Hultén has here identified how a viewer might best ‘read’ an image such as Ade-Ledic-Nander I. You must take a step forward, study the various movas (the sign shapes) and their relationships, but not concern yourself with the whole. The painting is not a composition as such but an ‘arena’ for different chains of events.

There is no pictorial depth in Ade-Ledic-Nander I, everything happens on the surface – which is necessary in order to perceive the various movas. The colour palette is dry, almost cool, and against the pale yellow background the movas emerge in muted colours like brownish red, blue or greyish blue.

Fahlström’s signifigurative painting as signs was based on several invented rules and was therefore impossible to characterise within a more general visual language. If one did not know anything about Fahlström’s intentions, it would be easy to ‘read’ his images as compositions and not as chains of events and processes. Knowledge about Fahlström’s notions of sign shapes, rules and time-phases is required in order to really penetrate his visual universe. Like Duchamp’s ‘large glass’ La Mariée mise à nu par ses célibataires, même (1915-23) the Ade-Ledic-Nander paintings can never be completely understood without knowing about the theory that, although invisible, lies behind it.

The Ade-Ledic-Nander paintings are two key works in Fahlström’s early artistic production, in their consistent application of the ideas he had raised in the program for a signifigurative painting as signs. And even if the games paintings of the 1960s might at first glance seem far from the introverted and detailed worlds of signs of the 1950s, his fundamental ideas about signs, games and time have remained in those works too.
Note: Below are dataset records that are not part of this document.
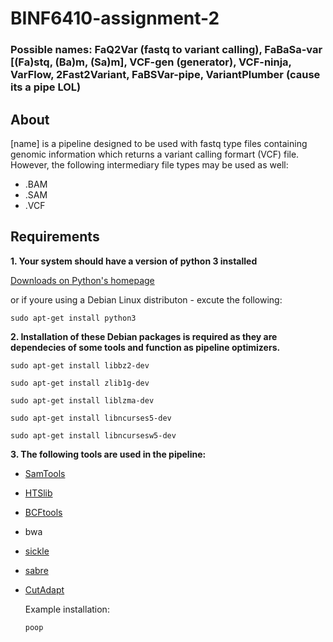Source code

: # BINF6410-assignment-2
### Possible names: FaQ2Var (fastq to variant calling), FaBaSa-var [(Fa)stq, (Ba)m, (Sa)m], VCF-gen (generator), VCF-ninja, VarFlow, 2Fast2Variant, FaBSVar-pipe, VariantPlumber (cause its a pipe LOL)

## About

[name] is a pipeline designed to be used with fastq type files containing genomic information which returns a variant calling formart (VCF) file. However, the following intermediary file types may be used as well:

* .BAM
* .SAM
* .VCF

## Requirements

**1. Your system should have a version of python 3 installed**

[Downloads on Python's homepage](https://www.python.org/downloads/)

or if youre using a Debian Linux distributon - excute the following:

`sudo apt-get install python3`

**2. Installation of these Debian packages is required as they are dependecies of some tools and function as pipeline optimizers.**

`sudo apt-get install libbz2-dev`

`sudo apt-get install zlib1g-dev`

`sudo apt-get install liblzma-dev`

`sudo apt-get install libncurses5-dev`

`sudo apt-get install libncursesw5-dev`

**3. The following tools are used in the pipeline:**

* [SamTools](https://github.com/samtools/samtools/releases/download/1.9/samtools-1.9.tar.bz2)
* [HTSlib](https://github.com/samtools/htslib/releases/download/1.9/htslib-1.9.tar.bz2)
* [BCFtools](https://github.com/samtools/bcftools/releases/download/1.9/bcftools-1.9.tar.bz2)
* bwa
* [sickle](https://github.com/najoshi/sickle/archive/v1.33.tar.gz)
* [sabre](https://github.com/najoshi/sabre/archive/master.zip)
* [CutAdapt](https://github.com/marcelm/cutadapt/archive/v1.18.tar.gz)

  Example installation:
  
  ```poop```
The ownership history of Ade-Ledic-Nander I is also interesting. The two first owners, Roberto Matta and Robert Rauschenberg, have both been very influential in Fahlström’s artistic practice, in different ways. Matta’s art inspired Fahlström’s notions of signifigurative painting as signs and Rauschenberg helped him get established in New York. Matta had bought Ade-Ledic-Nander I in 1959 at Fahlström’s Galerie Daniel Cordier exhibition in Paris. How it later ended up in Rauschenberg’s possession is unknown. What is clear is that Rauschenberg valued the painting highly – according to the Robert Rauschenberg Foundation archives it hanged in the bedroom of his New York apartment. Both Matta and Rauschenberg were close friends with Fahlström and their friendships lasted up until their final days.